Malone Center for Engineering in Healthcare, Johns Hopkins University School of Medicine, Baltimore, Maryland; Department Artificial Intelligence in Biomedical Engineering, Friedrich-Alexander-Universität Erlangen-Nürnberg, Erlangen, Germany.
Wilmer Eye Institute, Johns Hopkins University School of Medicine, Baltimore, Maryland.
Ophthalmol Glaucoma. 2024 May-Jun;7(3):222-231. doi: 10.1016/j.ogla.2024.01.005. Epub 2024 Jan 29.
Develop and evaluate the performance of a deep learning model (DLM) that forecasts eyes with low future visual field (VF) variability, and study the impact of using this DLM on sample size requirements for neuroprotective trials.
Retrospective cohort and simulation study.

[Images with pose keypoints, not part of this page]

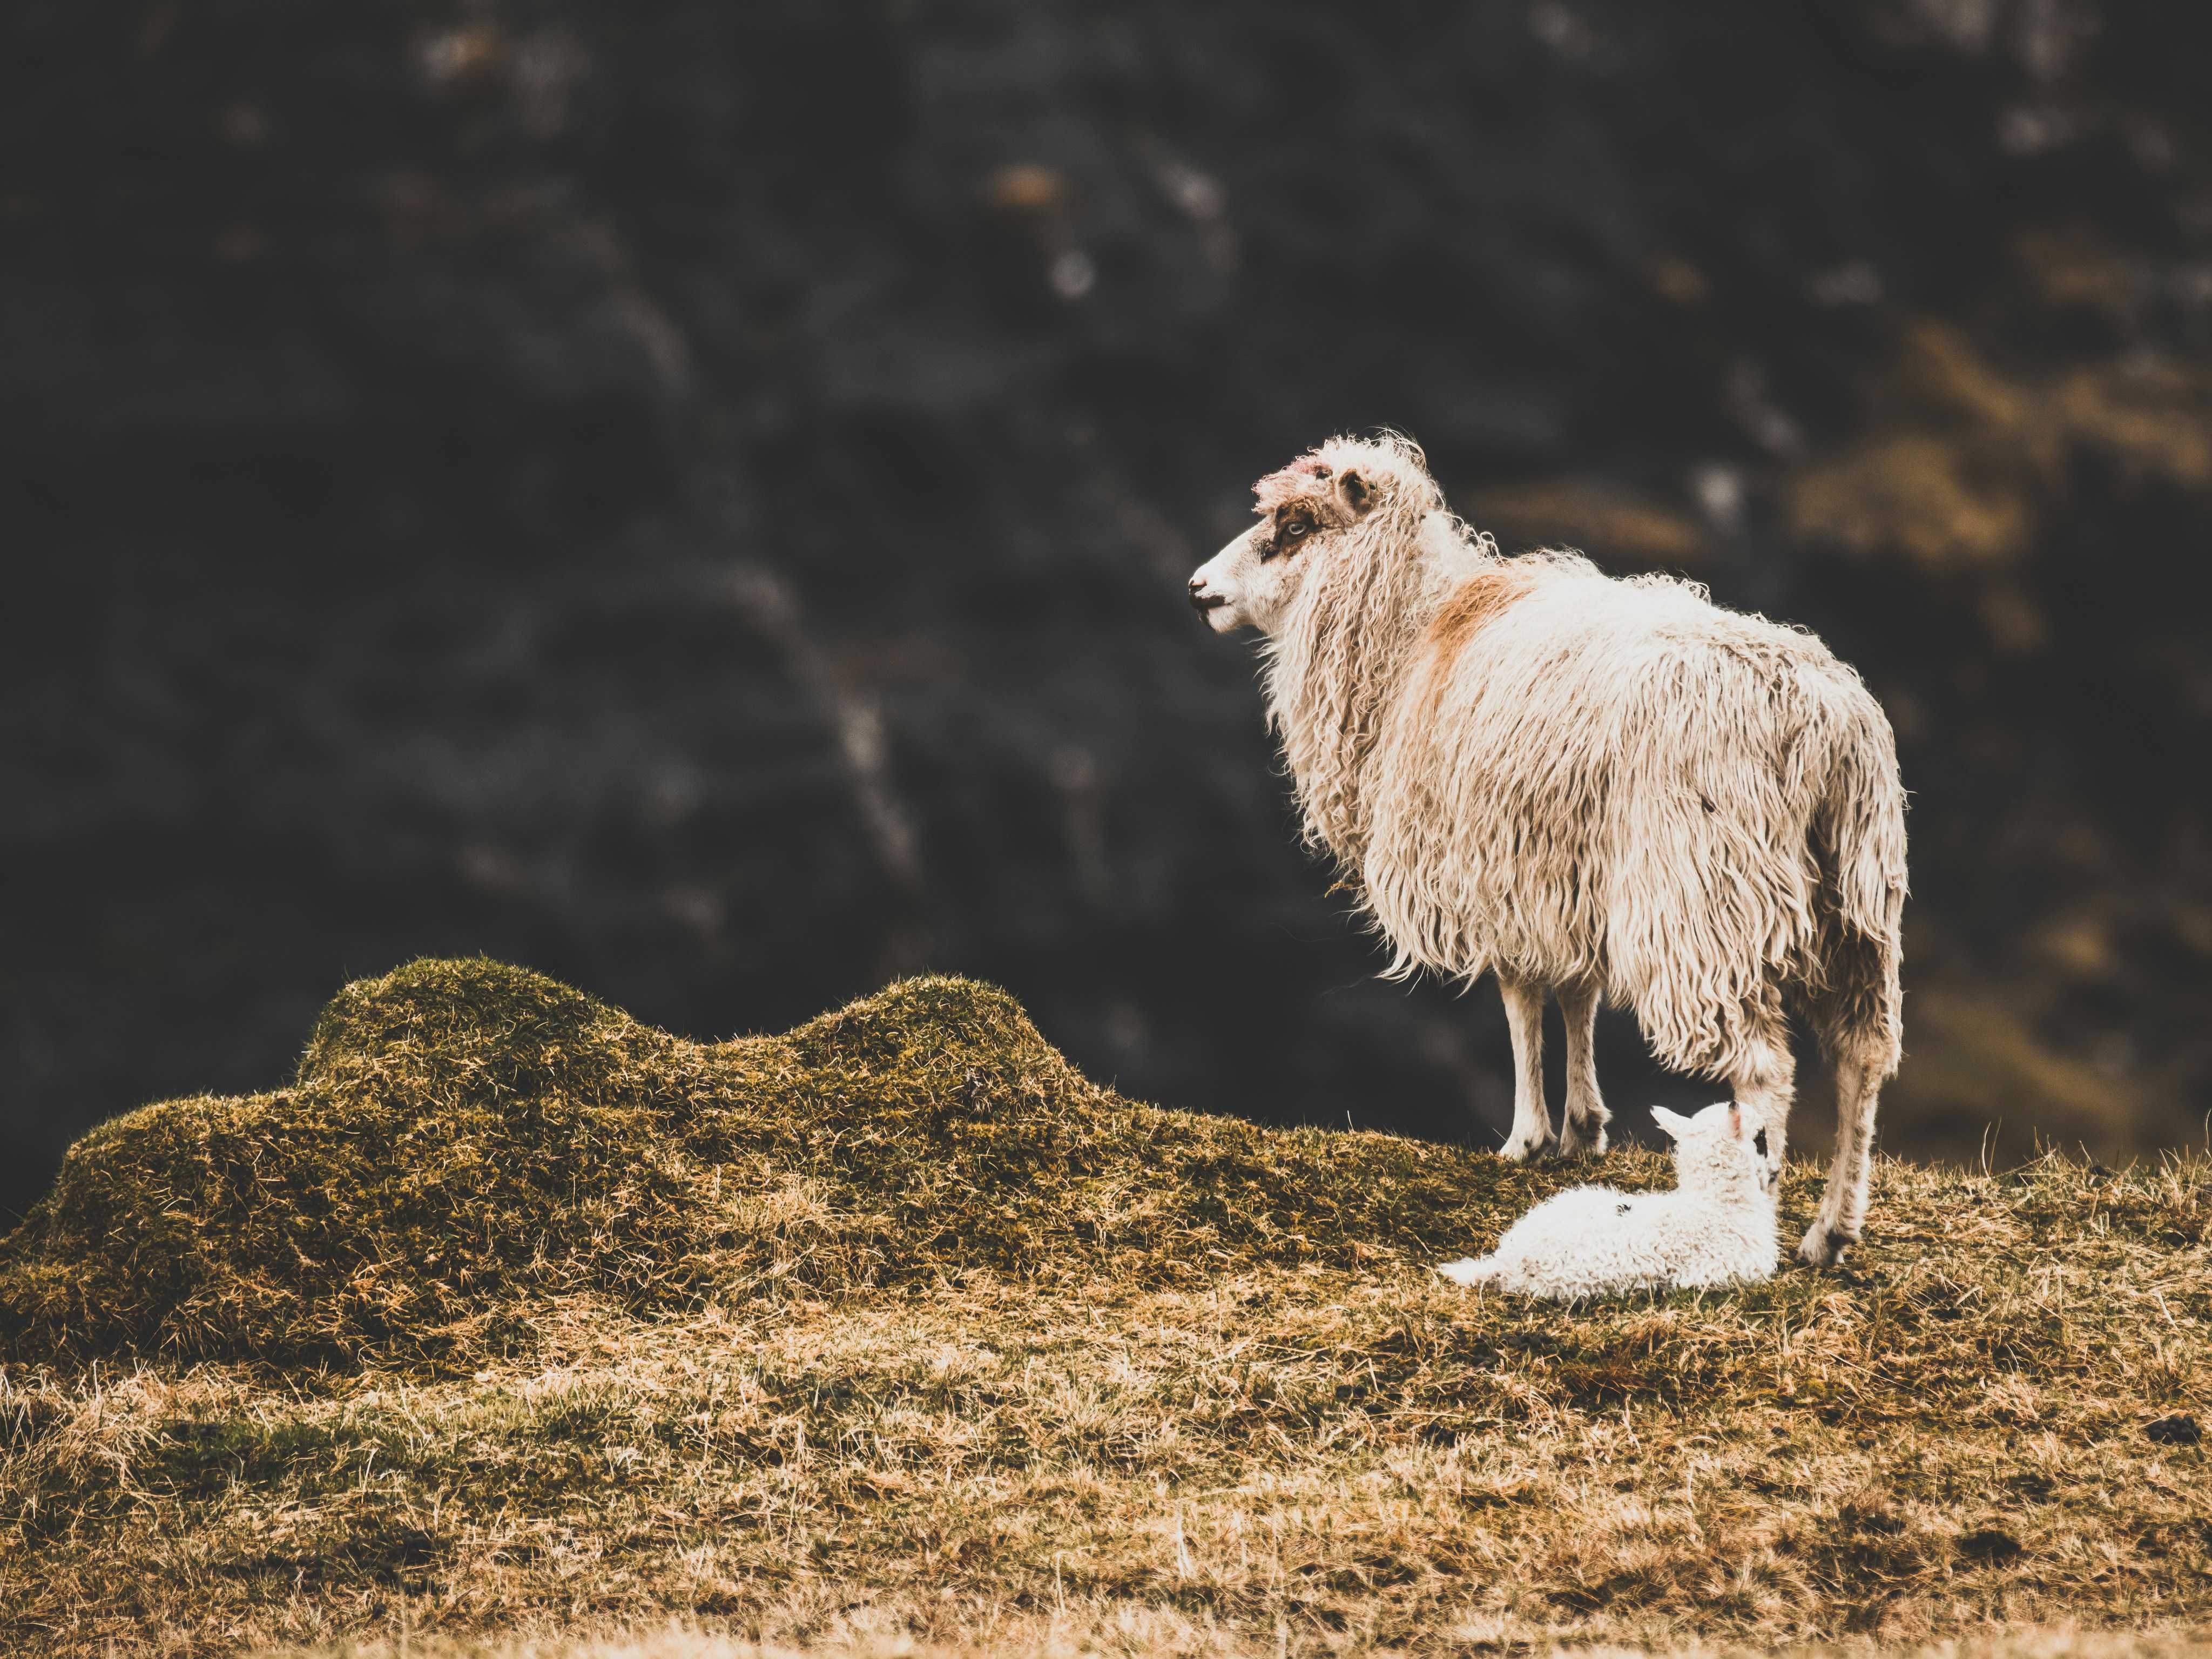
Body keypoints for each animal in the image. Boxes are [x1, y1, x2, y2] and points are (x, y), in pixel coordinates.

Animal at [1186, 433, 1906, 1268]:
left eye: (1296, 525)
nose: (1199, 589)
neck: (1416, 635)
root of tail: (1820, 716)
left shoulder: (1495, 871)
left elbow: (1521, 1004)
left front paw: (1527, 1138)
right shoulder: (1560, 876)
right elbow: (1576, 997)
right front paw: (1584, 1128)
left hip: (1700, 898)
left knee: (1765, 1067)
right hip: (1855, 906)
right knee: (1863, 1058)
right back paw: (1832, 1233)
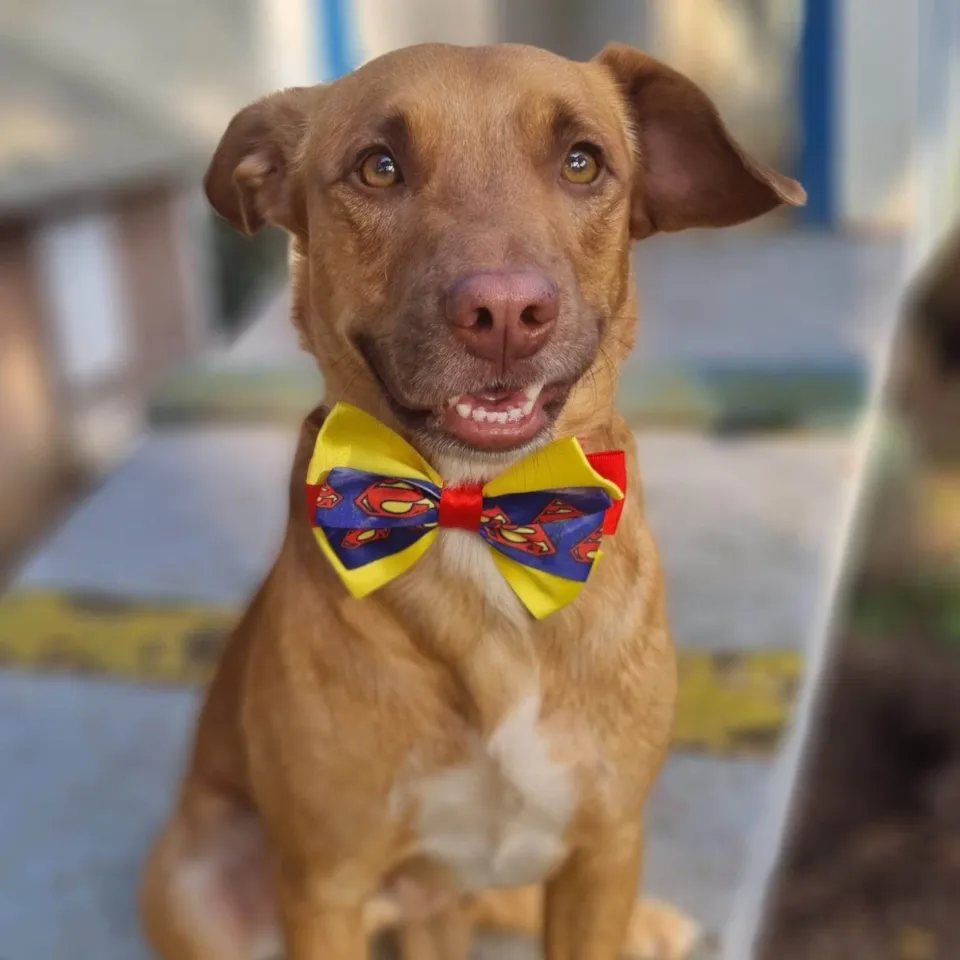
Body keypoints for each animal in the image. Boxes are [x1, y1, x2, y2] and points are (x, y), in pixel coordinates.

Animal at [141, 41, 804, 960]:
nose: (505, 313)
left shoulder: (605, 847)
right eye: (379, 167)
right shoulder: (323, 887)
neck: (478, 515)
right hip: (199, 881)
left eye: (582, 161)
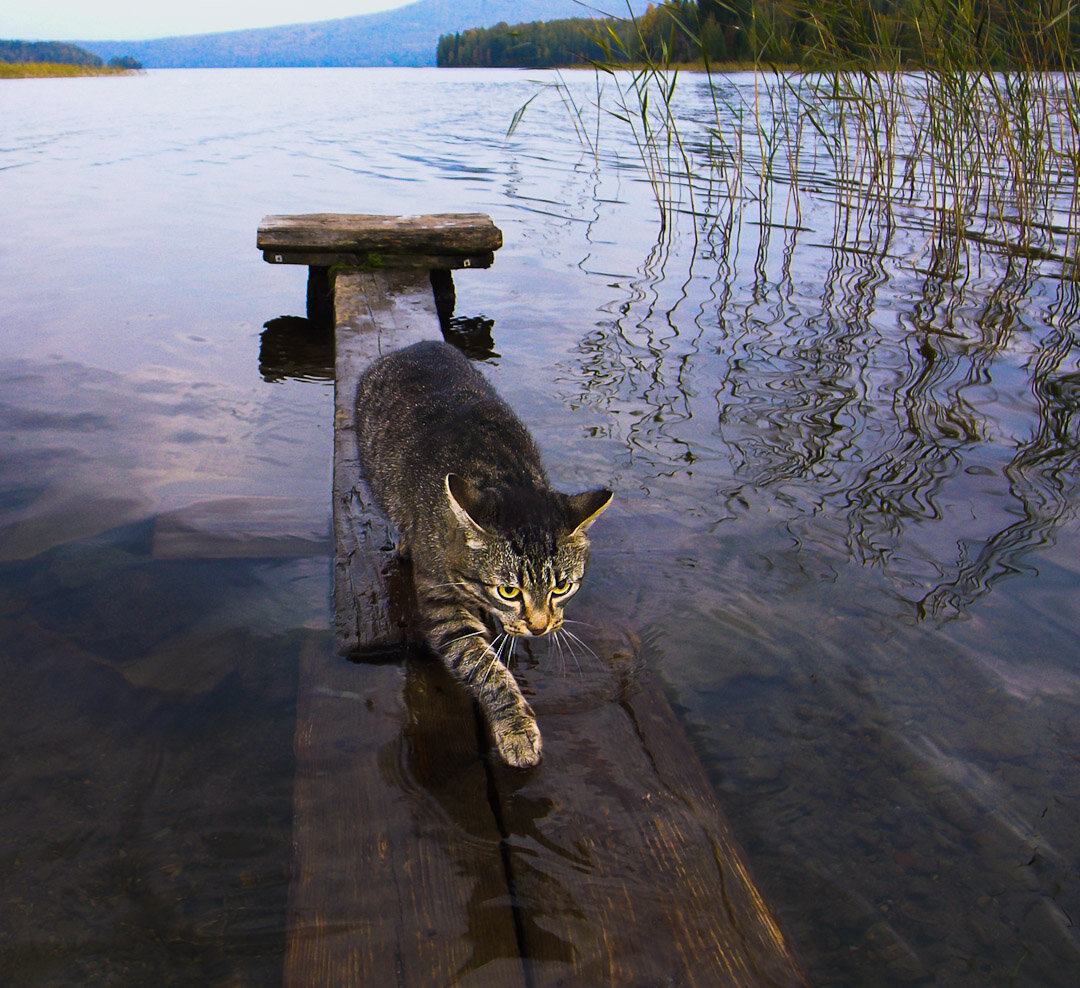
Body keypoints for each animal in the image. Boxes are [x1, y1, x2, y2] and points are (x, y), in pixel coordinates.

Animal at [354, 343, 609, 768]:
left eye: (562, 587)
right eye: (508, 591)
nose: (540, 628)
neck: (499, 473)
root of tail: (411, 347)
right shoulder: (441, 600)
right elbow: (483, 665)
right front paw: (516, 727)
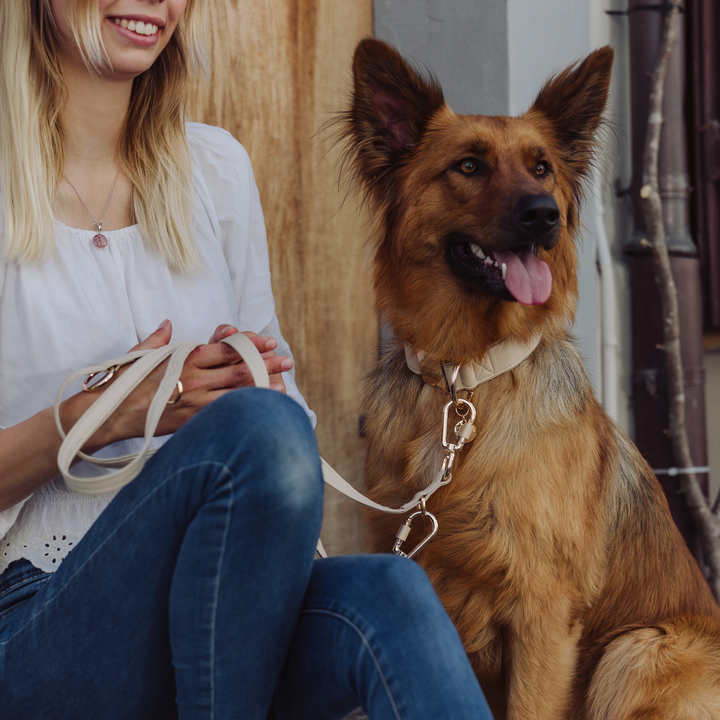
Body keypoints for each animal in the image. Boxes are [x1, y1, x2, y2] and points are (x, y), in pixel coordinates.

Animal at [342, 39, 720, 720]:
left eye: (542, 169)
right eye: (468, 166)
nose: (545, 216)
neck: (463, 381)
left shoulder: (543, 616)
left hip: (634, 651)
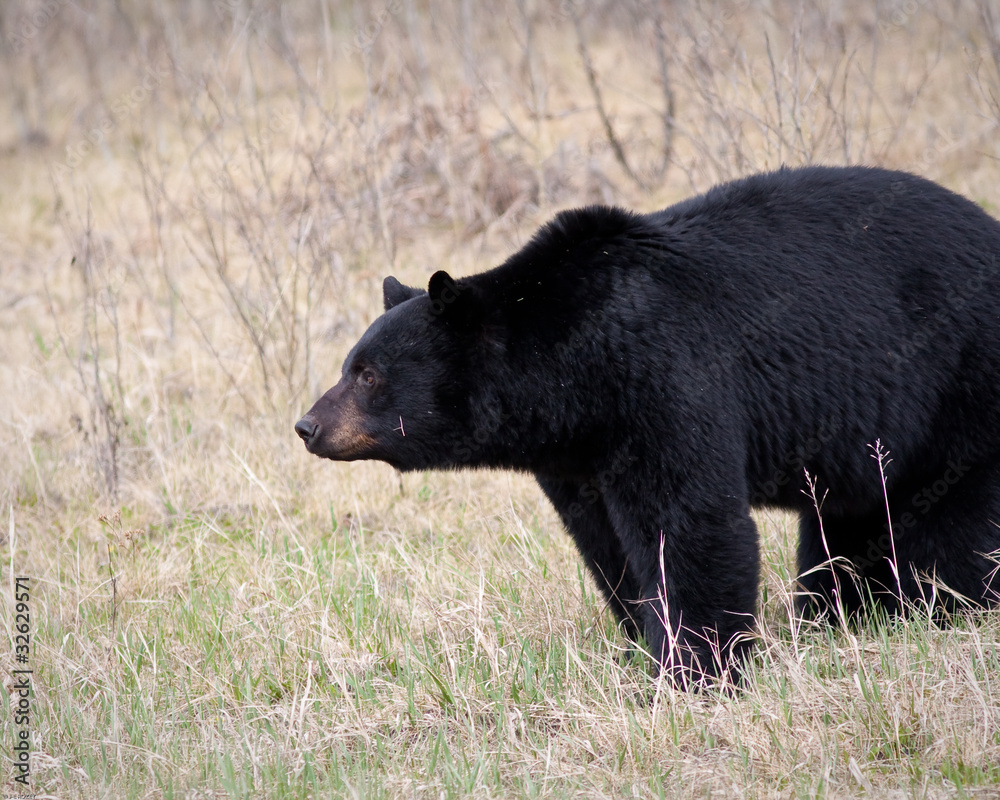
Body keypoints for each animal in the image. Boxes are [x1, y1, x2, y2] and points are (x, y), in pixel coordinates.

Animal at [296, 166, 1000, 684]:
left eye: (368, 374)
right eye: (350, 364)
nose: (307, 425)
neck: (573, 367)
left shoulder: (664, 379)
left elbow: (685, 521)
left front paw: (696, 668)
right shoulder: (578, 451)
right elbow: (605, 541)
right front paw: (641, 639)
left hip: (958, 380)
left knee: (950, 517)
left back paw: (946, 608)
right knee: (854, 514)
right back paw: (847, 614)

We included 1 eye per patient with baseline reliable VFs, OCT, clinical measures (demographics, intraocular pressure, and visual acuity), and 5 subsequent reliable VFs to forecast VF variability using DLMs and perform sample size estimates. We estimated sample size for 3 groups of eyes: all eyes (AE), low variability eyes (LVE: the subset of AE with a standard deviation of mean deviation [MD] slope residuals in the bottom 25th percentile), and DLM-predicted low variability eyes (DLPE: the subset of AE predicted to be low variability by the DLM). Deep learning models using only baseline VF/OCT/clinical data as input (DLM1), or also using a second VF (DLM2) were constructed to predict low VF variability (DLPE1 and DLPE2, respectively). Data were split 60/10/30 into train/val/test. Clinical trial simulations were performed only on the test set. We estimated the sample size necessary to detect treatment effects of 20% to 50% in MD slope with 80% power. Power was defined as the percentage of simulated clinical trials where the MD slope was significantly worse from the control. Clinical trials were simulated with visits every 3 months with a total of 10 visits.
A total of 2817 eyes were included in the analysis. Deep learning models 1 and 2 achieved an area under the receiver operating characteristic curve of 0.73 (95% confidence interval [CI]: 0.68, 0.76) and 0.82 (95% CI: 0.78, 0.85) in forecasting low VF variability. When compared with including AE, using DLPE1 and DLPE2 reduced sample size to achieve 80% power by 30% and 38% for 30% treatment effect, and 31% and 38% for 50% treatment effect.
Deep learning models can forecast eyes with low VF variability using data from a single baseline clinical visit. This can reduce sample size requirements, and potentially reduce the burden of future glaucoma clinical trials.
FINANCIAL DISCLOSURE(S): Proprietary or commercial disclosure may be found in the Footnotes and Disclosures at the end of this article.
开发和评估一种深度学习模型(DLM)的性能,该模型可预测未来视场(VF)变异性较低的眼睛,并研究使用该 DLM 对神经保护试验样本量要求的影响。
回顾性队列和模拟研究。
我们纳入了每例患者的 1 只眼,这些眼基线时具有可靠的 VF、OCT、临床测量值(人口统计学、眼内压和视力),以及随后的 5 次可靠的 VF,以使用 DLM 预测 VF 变异性,并进行样本量估计。我们估计了 3 组眼的样本量:所有眼(AE)、低变异性眼(LVE:AE 中 MD 斜率残差标准差处于底部 25%的子集)和 DLM 预测的低变异性眼(DLPE:由 DLM 预测为低变异性的 AE 子集)。仅使用基线 VF/OCT/临床数据作为输入的深度学习模型(DLM1),或也使用第 2 个 VF 的深度学习模型(DLM2)构建,以预测低 VF 变异性(DLPE1 和 DLPE2)。数据以 60/10/30 的比例分为训练/验证/测试。临床试验模拟仅在测试集中进行。我们估计了在 80%的功效下,以 20%至 50%的幅度检测 MD 斜率治疗效果所需的样本量。功效定义为模拟临床试验中 MD 斜率明显比对照组差的百分比。临床试验每 3 个月进行一次访视,共进行 10 次访视。
共纳入 2817 只眼进行分析。深度学习模型 1 和 2 在预测低 VF 变异性方面的受试者工作特征曲线下面积分别为 0.73(95%置信区间:0.68,0.76)和 0.82(95%置信区间:0.78,0.85)。与包括 AE 相比,使用 DLPE1 和 DLPE2 可将达到 80%功效的样本量减少 30%和 38%,用于 30%的治疗效果,以及 31%和 38%用于 50%的治疗效果。
深度学习模型可以使用单次基线临床就诊的数据预测 VF 变异性较低的眼睛。这可以减少样本量要求,并可能减轻未来青光眼临床试验的负担。
本文末尾的脚注和披露中可能包含专有或商业披露信息。